De três anos para cá, além de indiscutível substância artística, a compositora Leci Brandão ganhou também a fama de ser uma das porta-vozes musicais daquilo que ela mesma chama de “povo guei brasileiro”. No LP “Coisas do Meu Pessoal”, a música ligada ao tema era “Ombro Amigo”; no seguinte “Questão de Gosto” os homossexuais foram homenageados com “As Pessoas e Eles”. […] Nas duas páginas seguintes o leitor poderá sentir o peso da sinceridade dessa artista que não hesita em conversar abertamente sobre a sua tríplice — e nem sempre fácil — condição de mulher, negra e homossexual.

Leci sempre cantou o que quis, inclusive para falar de amor. Ela abordou a temática homoafetiva, mas mantinha certa discrição em casa por pensar na mãe, “uma mulher nascida em 1922, com outra cabeça”. Ouça abaixo as músicas mencionadas na reportagem do Lampião:

“As pessoas e eles”, em Questão de Gosto (1976)
“Ombro Amigo” faixa que abre Coisas do meu pessoal (1977)

No álbum Leci Brandão (1985), primeiro álbum gravado em São Paulo, é lançado um dos maiores sucessos de sua carreira, a canção “Zé do Caroço”, proibida na ditadura. Nele também, é possível ouvir a música “Assumindo”, canção que retrata uma mudança comportamental dos casais homoafetivos “Mas no meio dia de sol / Ou sob a meia lua / Vocês já andam de mãos dadas no meio da rua”:

Leci diversidade

A diversidade, sempre presente na trajetória de Leci Brandão, foi lembrada por Toni Reis, diretor-presidente da Aliança Nacional LGBT+. Ele destacou o pioneirismo de Leci ao levantar a bandeira da liberdade de orientação sexual em tempos de repressão. “Você foi a primeira pessoa que levantou a bandeira que nós podemos ser felizes com as nossas orientações sexuais”, afirmou Toni, reconhecendo o papel libertador da artista na comunidade LGBTQIA+.
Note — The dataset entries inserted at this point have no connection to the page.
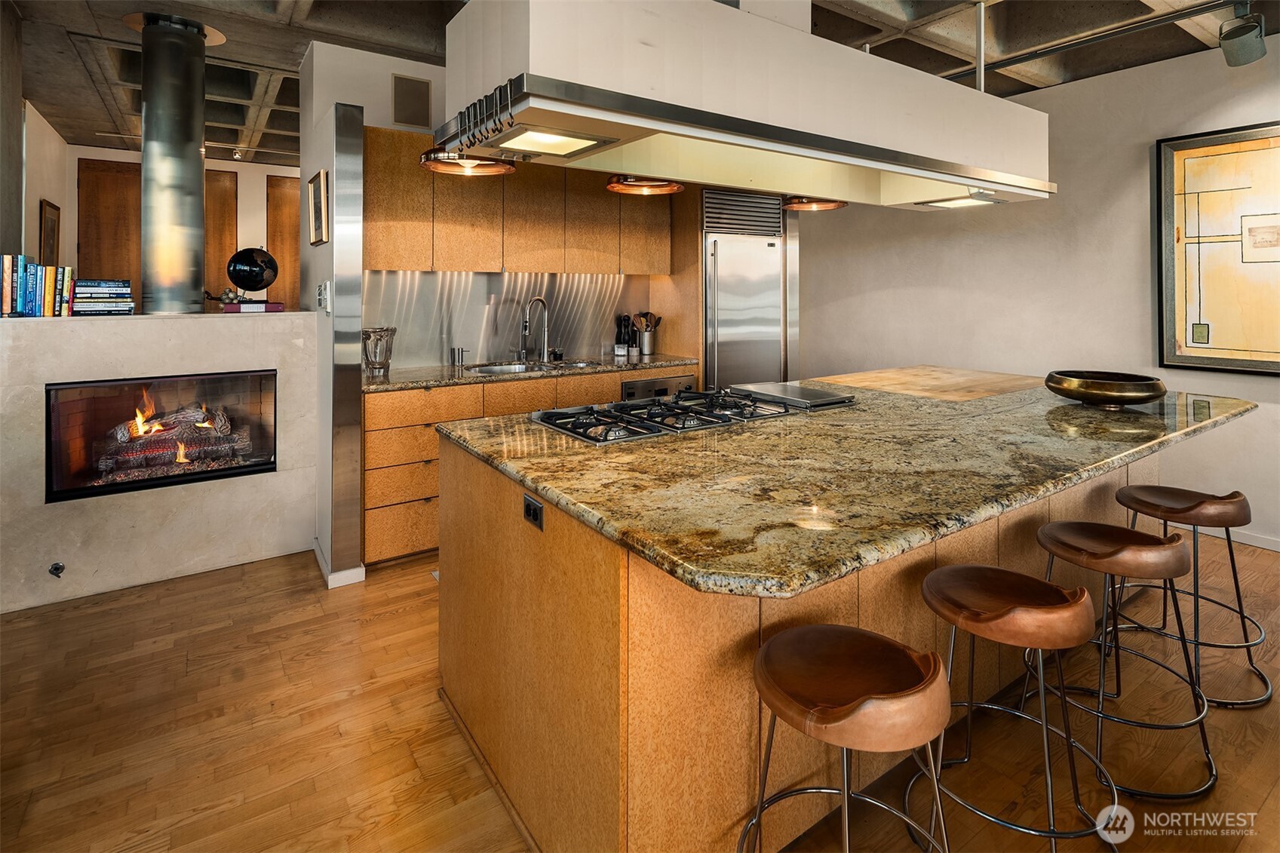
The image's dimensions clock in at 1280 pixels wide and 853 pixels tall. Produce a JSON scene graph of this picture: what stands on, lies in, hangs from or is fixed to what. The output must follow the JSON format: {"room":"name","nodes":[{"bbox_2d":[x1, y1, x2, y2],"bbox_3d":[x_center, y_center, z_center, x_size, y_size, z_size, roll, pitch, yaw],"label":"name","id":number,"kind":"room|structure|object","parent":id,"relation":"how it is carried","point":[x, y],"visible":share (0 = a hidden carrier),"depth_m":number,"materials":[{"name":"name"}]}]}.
{"room":"kitchen","nodes":[
{"label":"kitchen","id":0,"kind":"room"},
{"bbox_2d":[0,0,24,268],"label":"left wall","id":1,"kind":"structure","parent":0,"point":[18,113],"depth_m":3.23,"materials":[{"name":"grey paint"}]},
{"bbox_2d":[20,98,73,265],"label":"left wall","id":2,"kind":"structure","parent":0,"point":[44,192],"depth_m":4.76,"materials":[{"name":"paint"}]},
{"bbox_2d":[39,199,60,265],"bbox_3d":[-4.667,-1.125,4.785,0.029,0.648,0.434,-2,3,-35],"label":"picture frame","id":3,"kind":"object","parent":2,"relation":"attached to","point":[53,222],"visible":0.76,"depth_m":4.75,"materials":[{"name":"brown wood"}]},
{"bbox_2d":[52,141,297,311],"bbox_3d":[-3.957,-0.841,6.116,4.054,2.806,0.151,-2,3,-35],"label":"far wall","id":4,"kind":"structure","parent":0,"point":[241,205],"depth_m":5.89,"materials":[{"name":"paint"}]},
{"bbox_2d":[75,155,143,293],"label":"wooden door","id":5,"kind":"structure","parent":4,"relation":"in","point":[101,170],"depth_m":5.54,"materials":[{"name":"brown wood"}]},
{"bbox_2d":[203,168,239,302],"bbox_3d":[-4.404,-1.046,5.948,0.816,2.250,0.045,-2,3,-35],"label":"wooden door","id":6,"kind":"structure","parent":4,"relation":"in","point":[209,244],"depth_m":6.06,"materials":[{"name":"brown wood"}]},
{"bbox_2d":[263,173,300,308],"bbox_3d":[-3.448,-0.961,6.250,0.780,2.320,0.047,-2,3,-35],"label":"wooden door","id":7,"kind":"structure","parent":4,"relation":"in","point":[276,180],"depth_m":6.12,"materials":[{"name":"brown wood"}]},
{"bbox_2d":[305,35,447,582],"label":"wall","id":8,"kind":"structure","parent":0,"point":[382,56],"depth_m":3.28,"materials":[{"name":"white paint"}]},
{"bbox_2d":[306,168,328,245],"bbox_3d":[-1.704,-0.930,3.194,0.032,0.353,0.360,-2,3,-35],"label":"picture frame","id":9,"kind":"object","parent":8,"relation":"attached to","point":[314,187],"visible":0.99,"depth_m":3.17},
{"bbox_2d":[316,281,330,312],"bbox_3d":[-1.575,-0.439,3.007,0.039,0.142,0.099,-2,3,-35],"label":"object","id":10,"kind":"object","parent":8,"relation":"attached to","point":[321,297],"visible":0.99,"depth_m":2.98,"materials":[{"name":"white"}]},
{"bbox_2d":[313,537,365,588],"bbox_3d":[-1.618,0.928,3.213,0.169,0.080,0.628,-2,3,-35],"label":"baseboard","id":11,"kind":"structure","parent":8,"relation":"attached to","point":[324,568],"depth_m":2.99,"materials":[{"name":"white paint"}]},
{"bbox_2d":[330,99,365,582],"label":"metal column","id":12,"kind":"object","parent":8,"relation":"attached to","point":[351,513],"visible":0.99,"depth_m":3.03,"materials":[{"name":"silver metal"}]},
{"bbox_2d":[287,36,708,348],"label":"back wall","id":13,"kind":"structure","parent":0,"point":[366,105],"depth_m":3.65,"materials":[{"name":"white paint"}]},
{"bbox_2d":[390,72,432,127],"bbox_3d":[-1.405,-1.744,3.718,0.201,0.300,0.018,-2,3,-35],"label":"wall vent","id":14,"kind":"object","parent":13,"relation":"attached to","point":[416,118],"visible":0.99,"depth_m":3.71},
{"bbox_2d":[362,268,651,368],"bbox_3d":[-0.907,-0.477,4.225,2.071,0.596,0.011,-2,3,-35],"label":"backsplash","id":15,"kind":"structure","parent":13,"relation":"attached to","point":[569,277],"depth_m":4.13,"materials":[{"name":"silver metal"}]},
{"bbox_2d":[361,128,672,278],"bbox_3d":[-0.755,-1.118,4.062,2.145,0.804,0.392,-2,3,-35],"label":"upper cabinet","id":16,"kind":"object","parent":13,"relation":"attached to","point":[382,265],"visible":0.77,"depth_m":3.78,"materials":[{"name":"brown wood"}]},
{"bbox_2d":[0,529,1279,852],"bbox_3d":[-0.047,1.098,2.859,7.665,0.096,9.826,-2,3,-35],"label":"floor","id":17,"kind":"structure","parent":0,"point":[391,573],"depth_m":1.89,"materials":[{"name":"brown wood"}]},
{"bbox_2d":[0,311,319,612],"bbox_3d":[-2.607,0.340,3.131,1.721,1.353,0.632,-2,3,-35],"label":"fireplace wall","id":18,"kind":"structure","parent":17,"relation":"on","point":[121,357],"depth_m":2.94,"materials":[{"name":"white stone"}]},
{"bbox_2d":[0,254,75,317],"bbox_3d":[-2.874,-0.462,2.827,0.355,0.277,0.183,-2,3,-35],"label":"book row","id":19,"kind":"object","parent":18,"relation":"on","point":[6,272],"visible":0.96,"depth_m":2.79,"materials":[{"name":"paper"}]},
{"bbox_2d":[48,561,64,577],"bbox_3d":[-2.573,0.812,2.660,0.047,0.059,0.065,-2,3,-35],"label":"gas valve","id":20,"kind":"object","parent":18,"relation":"attached to","point":[59,568],"visible":0.97,"depth_m":2.66,"materials":[{"name":"black metal"}]},
{"bbox_2d":[69,278,134,315],"bbox_3d":[-2.670,-0.433,3.011,0.249,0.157,0.226,-2,3,-35],"label":"book stack","id":21,"kind":"object","parent":18,"relation":"on","point":[101,299],"visible":0.96,"depth_m":2.93,"materials":[{"name":"paper"}]},
{"bbox_2d":[42,368,277,502],"bbox_3d":[-2.565,0.244,3.303,0.990,0.578,0.519,-2,3,-35],"label":"fireplace","id":22,"kind":"object","parent":18,"relation":"in","point":[219,471],"visible":0.75,"depth_m":3.13,"materials":[{"name":"black glass"}]},
{"bbox_2d":[95,403,249,482],"bbox_3d":[-2.600,0.249,3.411,0.665,0.435,0.262,-2,3,-35],"label":"fire log","id":23,"kind":"object","parent":22,"relation":"in","point":[216,453],"visible":0.69,"depth_m":3.33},
{"bbox_2d":[137,12,211,313],"bbox_3d":[-2.579,-1.155,3.309,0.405,1.523,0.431,-2,3,-35],"label":"stove pipe","id":24,"kind":"object","parent":18,"relation":"on","point":[199,173],"visible":0.96,"depth_m":3.20,"materials":[{"name":"silver metal"}]},
{"bbox_2d":[222,300,285,312],"bbox_3d":[-2.153,-0.431,3.395,0.284,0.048,0.207,-2,3,-35],"label":"book","id":25,"kind":"object","parent":18,"relation":"on","point":[274,307],"visible":0.89,"depth_m":3.30,"materials":[{"name":"paper"}]},
{"bbox_2d":[225,245,278,303],"bbox_3d":[-2.173,-0.616,3.396,0.241,0.315,0.196,-1,2,-20],"label":"globe","id":26,"kind":"object","parent":25,"relation":"on","point":[254,284],"visible":0.99,"depth_m":3.35,"materials":[{"name":"black"}]},
{"bbox_2d":[361,365,696,565],"bbox_3d":[-0.647,0.444,3.988,2.257,0.936,0.641,-2,3,-35],"label":"base cabinet","id":27,"kind":"object","parent":17,"relation":"on","point":[366,493],"visible":0.25,"depth_m":3.29,"materials":[{"name":"brown wood"}]},
{"bbox_2d":[359,352,699,391],"bbox_3d":[-0.710,-0.073,4.046,2.373,0.042,0.696,-2,3,-35],"label":"back countertop","id":28,"kind":"structure","parent":27,"relation":"on","point":[469,379],"depth_m":3.72,"materials":[{"name":"stone"}]},
{"bbox_2d":[361,325,397,375],"bbox_3d":[-1.480,-0.195,3.423,0.200,0.259,0.203,1,2,18],"label":"glass vase","id":29,"kind":"object","parent":28,"relation":"on","point":[374,359],"visible":0.98,"depth_m":3.37,"materials":[{"name":"glass"}]},
{"bbox_2d":[449,346,466,369],"bbox_3d":[-1.168,-0.175,3.871,0.073,0.126,0.081,-2,3,-35],"label":"soap dispenser","id":30,"kind":"object","parent":28,"relation":"on","point":[454,359],"visible":0.99,"depth_m":3.85,"materials":[{"name":"silver metal"}]},
{"bbox_2d":[467,358,594,375],"bbox_3d":[-0.692,-0.045,3.948,0.875,0.181,0.482,-2,3,-35],"label":"sink","id":31,"kind":"object","parent":28,"relation":"in","point":[499,369],"visible":0.21,"depth_m":4.10,"materials":[{"name":"silver metal"}]},
{"bbox_2d":[518,296,550,364],"bbox_3d":[-0.723,-0.379,4.152,0.191,0.459,0.188,-2,3,-35],"label":"faucet","id":32,"kind":"object","parent":28,"relation":"on","point":[537,299],"visible":0.99,"depth_m":4.19,"materials":[{"name":"silver metal"}]},
{"bbox_2d":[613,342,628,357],"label":"small jar","id":33,"kind":"object","parent":28,"relation":"on","point":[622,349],"visible":0.99,"depth_m":4.42,"materials":[{"name":"white"}]},
{"bbox_2d":[614,313,633,354],"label":"pepper mill","id":34,"kind":"object","parent":28,"relation":"on","point":[624,324],"visible":0.94,"depth_m":4.57,"materials":[{"name":"black plastic"}]},
{"bbox_2d":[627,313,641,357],"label":"pepper mill","id":35,"kind":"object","parent":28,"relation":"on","point":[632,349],"visible":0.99,"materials":[{"name":"black wood"}]},
{"bbox_2d":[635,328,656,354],"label":"utensil holder","id":36,"kind":"object","parent":28,"relation":"on","point":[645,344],"visible":0.88,"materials":[{"name":"silver metal"}]},
{"bbox_2d":[620,373,696,400],"bbox_3d":[0.036,0.289,4.370,0.623,0.709,0.514,-2,3,-35],"label":"dishwasher","id":37,"kind":"object","parent":27,"relation":"in","point":[662,382],"visible":0.19,"depth_m":4.17,"materials":[{"name":"silver metal"}]},
{"bbox_2d":[700,188,788,391],"bbox_3d":[0.679,-0.382,4.881,0.764,2.215,0.702,-2,3,-35],"label":"refrigerator","id":38,"kind":"object","parent":17,"relation":"on","point":[759,252],"visible":0.47,"depth_m":4.58,"materials":[{"name":"silver metal"}]},
{"bbox_2d":[438,433,1192,852],"bbox_3d":[0.966,0.696,2.577,3.283,0.924,1.430,-2,3,-35],"label":"kitchen island","id":39,"kind":"object","parent":17,"relation":"on","point":[579,573],"visible":0.56,"depth_m":1.53,"materials":[{"name":"brown wood"}]},
{"bbox_2d":[522,493,544,529],"bbox_3d":[-0.282,0.327,1.573,0.009,0.069,0.111,-2,3,-35],"label":"power outlet","id":40,"kind":"object","parent":39,"relation":"attached to","point":[529,506],"visible":0.98,"depth_m":1.56,"materials":[{"name":"black plastic"}]},
{"bbox_2d":[433,368,1264,599],"bbox_3d":[0.900,0.244,2.474,2.799,0.042,1.601,-2,3,-35],"label":"granite countertop","id":41,"kind":"structure","parent":39,"relation":"on","point":[1088,411],"depth_m":1.62,"materials":[{"name":"stone"}]},
{"bbox_2d":[529,386,844,443],"bbox_3d":[0.201,0.101,2.273,1.043,0.058,0.583,-2,3,-35],"label":"gas cooktop","id":42,"kind":"object","parent":41,"relation":"in","point":[549,416],"visible":0.95,"depth_m":2.16,"materials":[{"name":"black metal"}]},
{"bbox_2d":[727,381,856,410],"bbox_3d":[0.639,0.047,2.641,0.343,0.036,0.470,-2,3,-35],"label":"griddle","id":43,"kind":"object","parent":41,"relation":"on","point":[790,394],"visible":0.98,"depth_m":2.54,"materials":[{"name":"silver metal"}]},
{"bbox_2d":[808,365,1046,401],"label":"cutting board","id":44,"kind":"object","parent":41,"relation":"on","point":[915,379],"visible":0.95,"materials":[{"name":"brown wood"}]},
{"bbox_2d":[1044,369,1166,408],"bbox_3d":[1.865,0.026,2.446,0.401,0.112,0.399,-2,3,-35],"label":"brass bowl","id":45,"kind":"object","parent":41,"relation":"on","point":[1148,396],"visible":0.99,"depth_m":2.33,"materials":[{"name":"metal"}]},
{"bbox_2d":[745,622,953,852],"bbox_3d":[0.431,0.868,1.250,0.449,0.659,0.444,-2,3,-35],"label":"bar stool","id":46,"kind":"object","parent":17,"relation":"on","point":[857,702],"visible":1,"depth_m":1.19,"materials":[{"name":"brown leather"}]},
{"bbox_2d":[912,560,1119,852],"bbox_3d":[0.938,0.819,1.546,0.454,0.684,0.456,-2,3,-35],"label":"bar stool","id":47,"kind":"object","parent":17,"relation":"on","point":[1040,645],"visible":0.97,"depth_m":1.47,"materials":[{"name":"brown"}]},
{"bbox_2d":[1022,520,1215,799],"bbox_3d":[1.477,0.779,1.889,0.452,0.688,0.456,-2,3,-35],"label":"bar stool","id":48,"kind":"object","parent":17,"relation":"on","point":[1165,575],"visible":0.92,"depth_m":1.80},
{"bbox_2d":[1111,481,1270,709],"bbox_3d":[2.023,0.725,2.248,0.456,0.701,0.454,-2,3,-35],"label":"bar stool","id":49,"kind":"object","parent":17,"relation":"on","point":[1168,511],"visible":0.85,"depth_m":2.17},
{"bbox_2d":[3,0,1279,158],"bbox_3d":[-0.235,-2.017,2.847,7.143,0.124,9.930,-2,3,-35],"label":"ceiling","id":50,"kind":"structure","parent":0,"point":[283,118],"depth_m":3.52,"materials":[{"name":"grey concrete"}]},
{"bbox_2d":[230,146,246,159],"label":"spotlight","id":51,"kind":"object","parent":50,"relation":"attached to","point":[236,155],"visible":0.98,"depth_m":5.28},
{"bbox_2d":[604,174,684,195],"bbox_3d":[0.022,-1.468,3.452,0.450,0.701,0.443,-2,3,-35],"label":"pendant lamp","id":52,"kind":"object","parent":50,"relation":"hanging from","point":[612,185],"visible":0.7,"depth_m":3.40,"materials":[{"name":"orange"}]},
{"bbox_2d":[438,0,1053,210],"bbox_3d":[0.580,-1.250,2.230,2.439,1.105,0.609,-2,3,-35],"label":"range hood","id":53,"kind":"object","parent":50,"relation":"hanging from","point":[973,175],"visible":0.99,"depth_m":1.80,"materials":[{"name":"white"}]},
{"bbox_2d":[419,149,518,176],"bbox_3d":[-0.765,-1.350,2.667,0.415,0.772,0.416,-2,3,-35],"label":"pendant lamp","id":54,"kind":"object","parent":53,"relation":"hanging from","point":[499,167],"visible":0.7,"depth_m":2.66,"materials":[{"name":"orange"}]},
{"bbox_2d":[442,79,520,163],"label":"hook rack","id":55,"kind":"object","parent":53,"relation":"attached to","point":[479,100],"visible":0.94,"depth_m":1.63,"materials":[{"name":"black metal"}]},
{"bbox_2d":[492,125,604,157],"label":"hood light","id":56,"kind":"object","parent":53,"relation":"in","point":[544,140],"visible":0.99,"depth_m":1.83,"materials":[{"name":"white"}]},
{"bbox_2d":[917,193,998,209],"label":"hood light","id":57,"kind":"object","parent":53,"relation":"attached to","point":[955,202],"visible":0.99,"depth_m":2.99,"materials":[{"name":"white"}]},
{"bbox_2d":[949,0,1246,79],"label":"ceiling track","id":58,"kind":"object","parent":50,"relation":"attached to","point":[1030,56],"visible":0.84,"depth_m":3.29,"materials":[{"name":"metal"}]},
{"bbox_2d":[1218,10,1267,66],"bbox_3d":[3.035,-1.779,3.053,0.216,0.279,0.177,-2,3,-35],"label":"spotlight","id":59,"kind":"object","parent":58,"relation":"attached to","point":[1248,50],"visible":1,"depth_m":3.01,"materials":[{"name":"grey metal"}]},
{"bbox_2d":[782,196,847,212],"bbox_3d":[1.011,-1.432,3.591,0.420,0.739,0.417,-2,3,-35],"label":"pendant lamp","id":60,"kind":"object","parent":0,"point":[827,205],"visible":0.6,"depth_m":3.54,"materials":[{"name":"orange"}]},
{"bbox_2d":[794,33,1279,551],"bbox_3d":[3.348,-0.554,3.486,0.153,2.927,6.766,-2,3,-35],"label":"right wall","id":61,"kind":"structure","parent":0,"point":[1168,68],"depth_m":4.07,"materials":[{"name":"white paint"}]},
{"bbox_2d":[1155,121,1279,373],"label":"framed artwork","id":62,"kind":"object","parent":61,"relation":"attached to","point":[1171,351],"visible":1,"depth_m":3.42},
{"bbox_2d":[1166,518,1279,551],"bbox_3d":[3.731,0.877,2.885,0.016,0.082,2.973,-2,3,-35],"label":"baseboard","id":63,"kind":"structure","parent":61,"relation":"attached to","point":[1261,545],"depth_m":3.43,"materials":[{"name":"white paint"}]}
]}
Daiana Santos, deputada federal pelo PCdoB-RS, celebrou a presença de Leci como um ícone de inspiração, tanto na política quanto na cultura. “Celebro a tua existência e digo que é muito feliz viver neste mesmo tempo que tu e seguir os teus passos”, disse Daiana, emocionada ao falar sobre o impacto de Leci em sua própria jornada política.

A deputada estadual Dani Balbi (PCdoB-RJ) também somou sua voz às homenagens, ressaltando o legado político e cultural de Leci. Dani, uma mulher trans, destacou a contribuição de Leci na luta pela superação das injustiças sociais e fortalecimento da identidade negra no Brasil, além de sua atuação em defesa da população LGBT+. “Você é uma grande guerreira do povo brasileiro e eu tenho muita honra de ser sua camarada”, concluiu.

Esses depoimentos reforçam o quanto Leci Brandão transcende a figura de artista para se consolidar como uma referência política, feminista e defensora incansável da diversidade, inspirando diferentes gerações na construção de um Brasil mais inclusivo e justo. Aos 80 anos, Leci continua sendo um farol de resistência e esperança para milhões de brasileiros.